Sylwia Bomba słynie z tego, że na każdym oficjalnym wydarzeniu wygląda nienagannie. Gwiazda ma zawsze dopracowaną fryzurę, kreację i oczywiście makijaż, który podkreśla jej urodę. Tym razem postanowiła przełamać schemat i pokazać się fanom w wersji całkowicie naturalnej. Jej obserwatorzy byli w szoku. Różnica jest naprawdę znacząca.
Sylwia Bomba bez makijażu
Sylwia Bomba dodała na swoje konto na Instagramie krótki filmik, na którym zaprezentowała pracę profesjonalnej makijażystki. Żeby podkreślić przemianę, jakiej dokonała wizażystka, wcześniej widzimy kadr, na którym celebrytka jest całkowicie bez makijażu. Żeby uprzedzić komentarze widzów, Bomba od razu w opisie pod nagraniem podkreśliła, że w wersji saute została specjalnie "pobrzydzona" dla lepszego efektu "przed i po".

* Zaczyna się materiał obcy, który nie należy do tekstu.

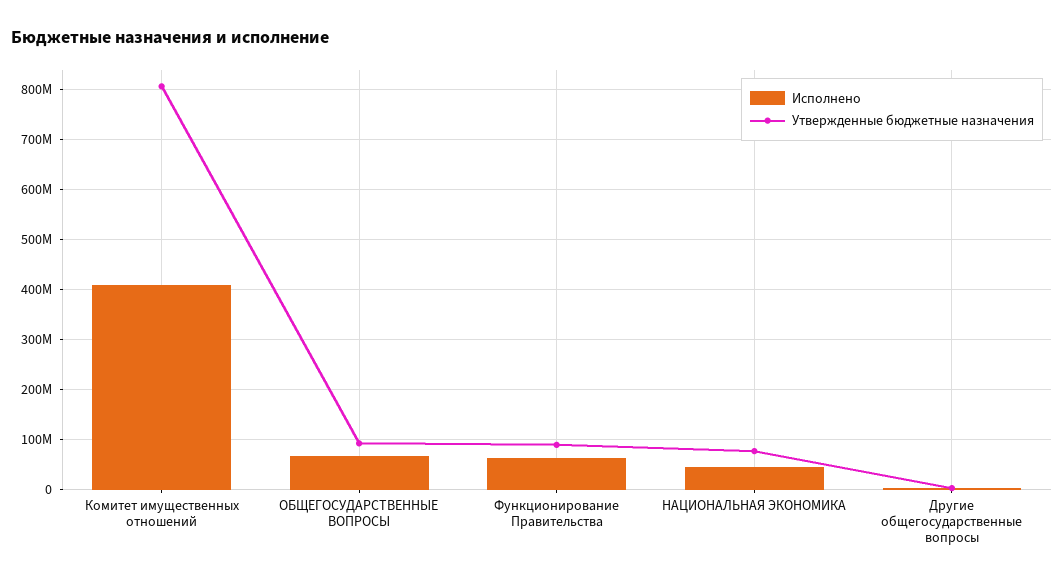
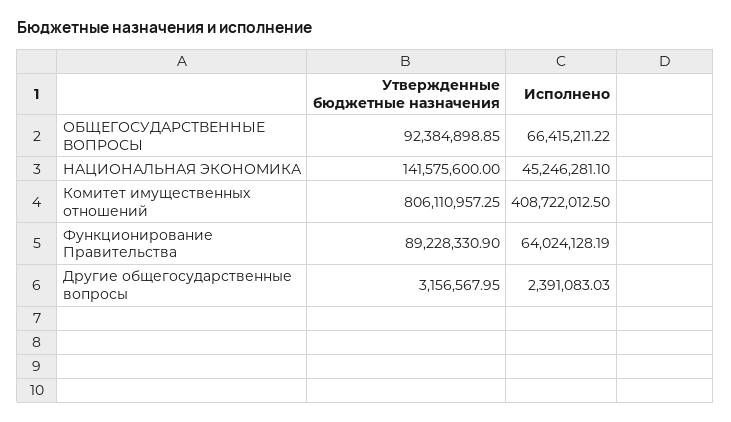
  {
    "Исполнено": {
      "Комитет имущественных отношений": 408722012.5,
      "ОБЩЕГОСУДАРСТВЕННЫЕ ВОПРОСЫ": 66415211.22,
      "Функционирование Правительства": 64024128.19,
      "НАЦИОНАЛЬНАЯ ЭКОНОМИКА": 45246281.1,
      "Другие общегосударственные вопросы": 2391083.03
    },
    "Утвержденные бюджетные назначения": {
      "Комитет имущественных отношений": 806110957.25,
      "ОБЩЕГОСУДАРСТВЕННЫЕ ВОПРОСЫ": 92384898.85,
      "Функционирование Правительства": 89228330.9,
-     "НАЦИОНАЛЬНАЯ ЭКОНОМИКА": 80000000,
+     "НАЦИОНАЛЬНАЯ ЭКОНОМИКА": 141575600,
      "Другие общегосударственные вопросы": 3156567.95
    }
  }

Oto jest pytanie: Przed czy po? Uprzedzając wszystkie niefajne komentarze: "pobrzydziliśmy" mnie w pierwszej scenie dla lepszego efektu rolki. Sama jestem zaskoczona, że mam aż taki dystans. Kilka lat temu nie byłabym w stanie wynieść śmieci bez makijażu - napisała.
Zobacz też: Sylwia Bomba zdradziła, na jakiej jest diecie. Jedna pozycja was zszokuje
Fani Sylwii Bomby nie do końca zrozumieli jej zamysł i dociekali, co to znaczy "pobrzydziliśmy". Uznali, że skoro Bomba ma do siebie taki dystans, nie powinna się tłumaczyć, dlaczego bez makijażu wygląda inaczej niż zwykle. Pod nagraniem posypały się komentarze.
- "Jak dla mnie dwie różne osoby".
- W jakim sensie "pobrzydziliscie"? Jak dla mnie to po prostu umyta twarz którą masz na serio. Dziwny trochę ten opis
- Jak nasz taki dystans do siebie to po co się tłumaczysz, że Cię „pobrzydzono" w pierwszej scenie? - piszą internauci.
Waszym zdaniem różnica jest naprawdę aż tak ogromna? A może to tylko kwestia nagrania?